Nowadays, we hardly think about determining how fast we are going. Cars, planes, boats, even bicycles, can have an easy to read, and instantly read, speedometer to answer that question.

For the mariners of the 1400's, speed was determined by an eyeball guess made by looking over the side to see how fast the water flowed by.. As distances traveled increased and as the need to record those distances became important to explorers (so they could accurately tell others how to return to the lands discovered), speed measurement also became more important.

At first, as used by English sailors, speed was measured by what they called a *Dutchman's log*, the mid-1500's. This was simply tossing something over the side of the ship at the bow (it was important that the "something" floated) and measuring how long it took to reach the stern of their ship (*Bow* is the front, *stern* is the rear). The measuring was no more precise than counting the seconds out loud. Knowing the time it took and the length of your vessel, you could do the math to get speed. Another method was to mark two placed on the side of your vessel and note the time it took the floater to pass between them.(Speed x Time = Distance, the math is beyond the scope of this article, but see a math book or navigation book for the details of how it's done)

The next step seems to have been taken by the English in the mid-1500's. They tossed a piece of wood over the side, but they did so off the *stern* and had a rope attached.
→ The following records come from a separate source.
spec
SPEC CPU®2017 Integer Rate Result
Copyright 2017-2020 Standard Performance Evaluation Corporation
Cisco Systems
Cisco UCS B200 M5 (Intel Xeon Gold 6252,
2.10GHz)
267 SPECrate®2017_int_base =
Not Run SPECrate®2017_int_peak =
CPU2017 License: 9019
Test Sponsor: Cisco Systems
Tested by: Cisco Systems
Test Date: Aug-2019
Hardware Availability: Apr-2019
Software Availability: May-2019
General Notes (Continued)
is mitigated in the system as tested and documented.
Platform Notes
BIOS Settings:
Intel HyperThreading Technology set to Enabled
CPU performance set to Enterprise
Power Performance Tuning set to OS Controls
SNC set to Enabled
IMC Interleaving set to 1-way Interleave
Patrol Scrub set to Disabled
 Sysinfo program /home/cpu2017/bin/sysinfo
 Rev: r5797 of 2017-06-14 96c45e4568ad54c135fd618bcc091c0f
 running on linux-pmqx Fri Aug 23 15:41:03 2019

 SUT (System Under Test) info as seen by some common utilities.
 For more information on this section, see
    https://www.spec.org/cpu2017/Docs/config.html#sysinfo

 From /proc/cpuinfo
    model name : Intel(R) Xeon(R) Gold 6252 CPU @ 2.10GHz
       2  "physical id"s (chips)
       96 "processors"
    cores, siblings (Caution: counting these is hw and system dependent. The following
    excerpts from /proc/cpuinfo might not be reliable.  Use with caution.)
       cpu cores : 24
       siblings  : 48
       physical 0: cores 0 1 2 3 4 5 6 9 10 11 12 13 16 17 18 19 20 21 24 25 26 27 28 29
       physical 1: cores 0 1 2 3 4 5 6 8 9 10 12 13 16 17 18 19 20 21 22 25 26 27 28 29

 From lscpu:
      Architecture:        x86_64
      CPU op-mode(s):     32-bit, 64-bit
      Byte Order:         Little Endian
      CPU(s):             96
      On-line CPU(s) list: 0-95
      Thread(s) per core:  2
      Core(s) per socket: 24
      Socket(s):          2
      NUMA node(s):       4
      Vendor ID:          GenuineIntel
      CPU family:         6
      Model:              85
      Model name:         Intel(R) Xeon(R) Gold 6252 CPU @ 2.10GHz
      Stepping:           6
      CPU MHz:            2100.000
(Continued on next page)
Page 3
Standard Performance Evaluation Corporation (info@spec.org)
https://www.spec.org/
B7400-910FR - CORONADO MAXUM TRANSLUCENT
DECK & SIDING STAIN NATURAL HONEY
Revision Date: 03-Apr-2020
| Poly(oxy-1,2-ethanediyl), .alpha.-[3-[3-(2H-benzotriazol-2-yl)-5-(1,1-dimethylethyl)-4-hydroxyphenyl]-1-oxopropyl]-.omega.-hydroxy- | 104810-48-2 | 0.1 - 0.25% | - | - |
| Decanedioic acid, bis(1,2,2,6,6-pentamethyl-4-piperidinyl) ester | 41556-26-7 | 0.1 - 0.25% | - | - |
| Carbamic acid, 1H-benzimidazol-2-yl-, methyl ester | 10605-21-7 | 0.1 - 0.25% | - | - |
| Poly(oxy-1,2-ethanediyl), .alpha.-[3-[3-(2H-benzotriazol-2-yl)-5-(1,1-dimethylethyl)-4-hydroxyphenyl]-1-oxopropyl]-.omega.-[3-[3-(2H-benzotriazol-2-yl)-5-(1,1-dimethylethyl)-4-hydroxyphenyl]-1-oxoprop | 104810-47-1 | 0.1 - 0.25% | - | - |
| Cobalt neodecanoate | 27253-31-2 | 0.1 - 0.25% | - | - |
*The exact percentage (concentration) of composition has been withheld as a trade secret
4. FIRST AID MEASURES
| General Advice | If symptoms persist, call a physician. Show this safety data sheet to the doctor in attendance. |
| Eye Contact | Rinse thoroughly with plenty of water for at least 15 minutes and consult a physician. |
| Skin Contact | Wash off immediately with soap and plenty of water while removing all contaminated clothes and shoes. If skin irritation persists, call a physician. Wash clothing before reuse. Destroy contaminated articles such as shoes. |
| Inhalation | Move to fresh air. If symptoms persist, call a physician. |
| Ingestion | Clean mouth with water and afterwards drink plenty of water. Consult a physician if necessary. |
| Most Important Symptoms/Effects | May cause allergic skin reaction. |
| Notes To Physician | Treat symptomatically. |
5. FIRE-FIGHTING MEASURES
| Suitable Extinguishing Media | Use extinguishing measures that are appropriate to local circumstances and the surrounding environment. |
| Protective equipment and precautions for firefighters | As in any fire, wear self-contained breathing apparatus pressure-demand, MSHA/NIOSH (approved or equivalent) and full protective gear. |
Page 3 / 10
The rope was on a spool which could easily turn. The rope spun off as the ship moved away from the wood sitting in the water. They then used a sand-glass, 60 seconds, and measured the amount of rope which went over the stern. They then pulled the rope back in and measured how much had come off the spool. They thought that a nautical mile was 5000 feet. Therefore, the amount of rope which came off in 60 seconds could be mathematically compared to how much would come off if the rope were to spin-off for a full hour---their speed in miles per hour.

You can imagine how much trouble it was measuring the rope as you brought it back. They did so by stretching their arms and guessing that the outstretched arm had six-feet of rope between the man's hands. This figure of six-feet became known as a *fathom* because many English words were borrowed from Scandinavian countries, and *fathmr* means *to measure*.

To make it less troublesome, the English decided to put a knot in the rope every seven fathoms, that's 42 feet. They also shortened the measuring time to 30 seconds. This was done about 1570. The time to spin off 42 feet of rope is the same as taking an hour and spinning off 5000 feet…a mile. (If you do the math, you'll find it's actually 5040 feet, close enough for a sailor). Of course, if two knots passed through your hand, you were traveling two miles per hour. Three knots, three miles per hour. To this day, speed at sea is called *knots* and means *one nautical mile per hour*. Twelve Knots at sea means 12 nautical miles per hour. It's incorrect to say , "12 knots per hour"; for you are really saying, "12 nautical miles per hour per hour".

By the 1400's, a nautical mile meant a particular distance based on the earth's diameter at the equator--one minute of arc was defined as a nautical mile. Since there are 60 minutes to the degree and 360 degrees in a circle, the earth's circumference was divided by 21, 600 minutes.

In time, the measurement of the earth became more precise and scientists determined that a nautical mile was not 5000 feet, but exactly 1852 meters, or about 6, 076.116 feet.